Figure 1. Sketch of the selective hazard consisting of a piece of flypaper attached by a swabstick inserted through bottle plug.

     In an undergraduate course in genetics, a laboratory exercise was devised to illustrate how, in a single generation of D. melanogaster, a significant shift in phenotype proportions in a population could be achieved by introducing a selective environmental hazard. This would be a structure or condition in the environment limiting the viability and reproductive capacity of one of the phenotypes and therefore favoring the viability and reproductive capacity of the other.

     The success of the experiment was of such a significant degree, that its communication to the educational and scientific communities appears warranted.

     Large numbers of wild type (+) and vestigial (vg) flies were cultured separately in conventional milk bottle cultures of tomato-paste agar (Lewis, 1942). After emerging and aging for several days they were issued to students. Some students received five pairs of each phenotype and some received ten. Both population samples yielded similar results.

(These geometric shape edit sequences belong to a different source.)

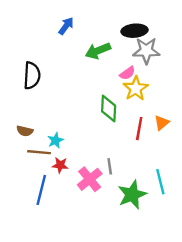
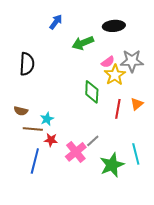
gray star: (146, 51) -> (132, 61), moved
gray line: (110, 166) -> (93, 141), turned 56

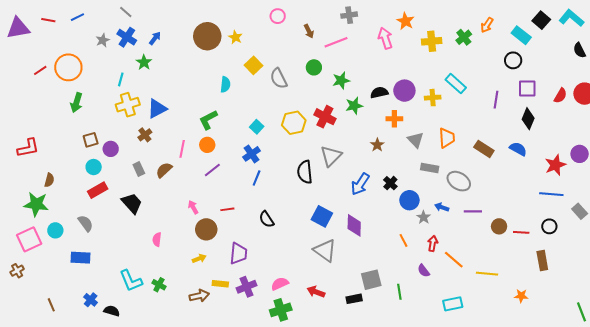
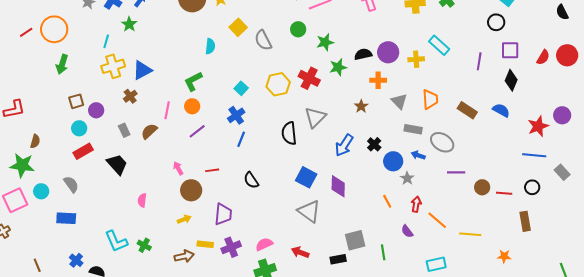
blue arrow: (442, 207) -> (418, 155), moved

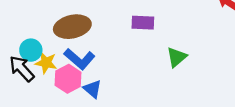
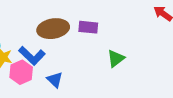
brown ellipse: (72, 27) -> (53, 29), moved
blue triangle: (92, 89) -> (55, 80), moved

     The students worked in twos, with one responsible for the “control” culture, and the other the “experimental”.

     The cultures were identical except that the experimental culture had a 20 mm ´ 60 mm piece of flypaper (Dars bug-all flycatcher, Dars-Met-All Industries, Inc., Long Island City, New York 11101) pierced twice by a swabstick and held suspended over the food mass by having the top of the swabstick pushed through the foam plug of the bottle (Figure 1).

Table 1.
Control Experimental
+ Vg + Vg
1561 1361 702 2038

     Each class met twice per week and the experiment was completed in three weeks. The first period was taken up with issuing five or ten pairs of each phenotype to each student. These were issued etherized and were placed in small plugged test tubes until active, at which time they were transferred to the breeding bottles. One period of the second week was used to check the fertility of the cultures and remove the surviving parental phenotypes originally introduced.

     At room temperature, the cultures were ready for counting two weeks after the start. Two counts were made of each culture, and each student’s totals were entered on a master tally-sheet. The figures were then consolidated and compared. A total of thirty student-cultures provided the data. The consolidated results are shown in Table 1.

     The striking difference in the proportion of phenotypes in the control and experimental cultures indicates that the introduction of a selective hazard can in one generation change significantly the genetic constitution of a population.

     References: Lewis, M.T., 1942, Science 96(No. 2490): 282.